À 64 ans, Yannick Noah critique ouvertement les Français après son passage à Roland-Garros
À 65 ans, Yannick Noah revient dans l’actualité non pour sa musique ni ses exploits passés, mais pour dénoncer à voix haute ce que beaucoup murmurent depuis des années : le tennis reste un monde fermé.
Dans un discours à la fois engagé et empreint de fierté, l’icône française livre une réflexion sans détour sur l’injustice, l’identité et la mémoire collective. Pour Yannick Noah, les choses sont claires : le tennis ne s’adresse qu’à ceux qui en ont les moyens. Lors d’un passage remarqué Porte d’Auteuil, l’ancien vainqueur de Roland-Garros n’a pas mâché ses mots. Selon lui, l’univers du tennis demeure inaccessible à de nombreux jeunes issus de milieux modestes, notamment en Afrique. « Regardez Joel Embiid », dit-il en référence à la star de la NBA, « il a commencé tard et a explosé. En tennis, c’est impossible. Le sport demande trop de ressources dès le départ. »
Une affirmation dure, mais étayée par les faits : entre le coût des équipements, des entraînements et des déplacements, la discipline décourage bon nombre de vocations. Yannick Noah regrette que peu d’initiatives soient prises pour casser ces barrières, bien que des progrès émergent timidement.

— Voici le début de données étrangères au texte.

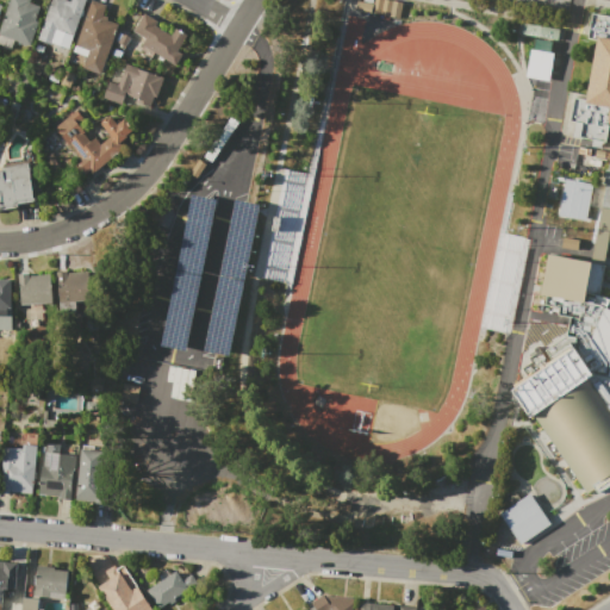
[(0,27),(8,0),(30,0),(30,2),(39,6),(35,20),(38,22),(30,45),(0,35),(0,27)]
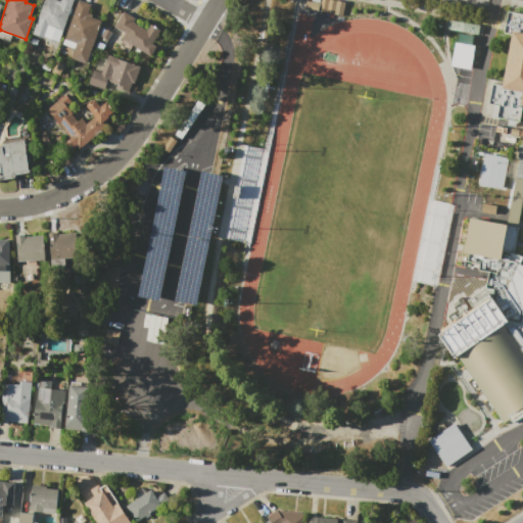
[(60,0),(73,0),(58,42),(43,37),(43,39),(31,35),(43,0),(57,0),(60,1),(60,0)]
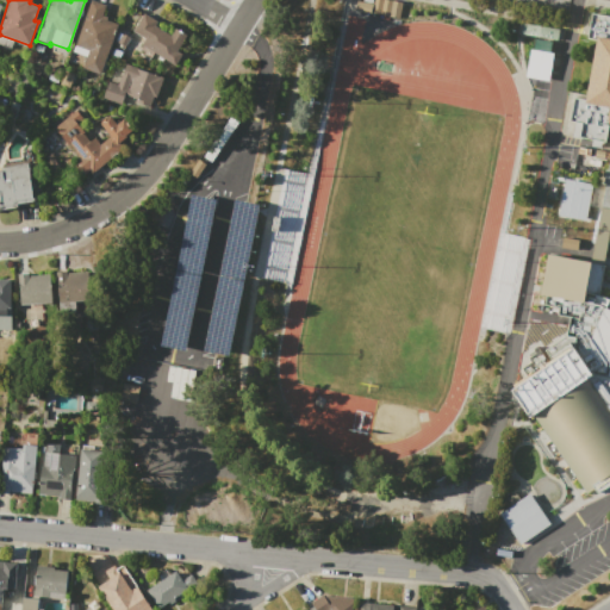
[(92,0),(106,5),(101,18),(118,25),(100,75),(81,68),(86,56),(73,51),(92,0)]
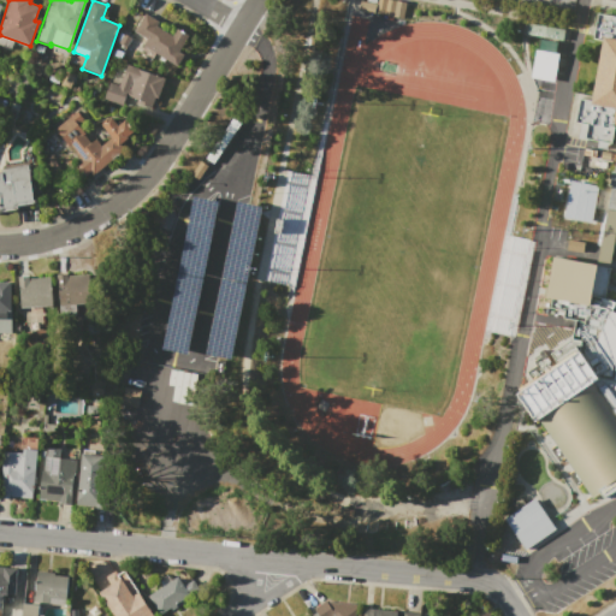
[(377,0),(402,0),(409,1),(404,21),(374,15),(377,0)]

Une ouverture timide vers l’Afrique
Malgré cette critique acerbe, Noah n’est pas fataliste. Il salue ainsi la récente organisation d’un tournoi Challenger au Rwanda, un événement qu’il considère comme un tremplin vers une démocratisation progressive du tennis africain. Pour lui, ces initiatives doivent se multiplier afin d’encourager une nouvelle génération de champions venus du continent.
S’il admet que le chemin reste long, l’ancien joueur garde espoir. « Il faut planter des graines », résume-t-il. Et si la visibilité reste faible aujourd’hui, Noah croit en un futur où des talents locaux s’imposeront sur les courts du monde entier.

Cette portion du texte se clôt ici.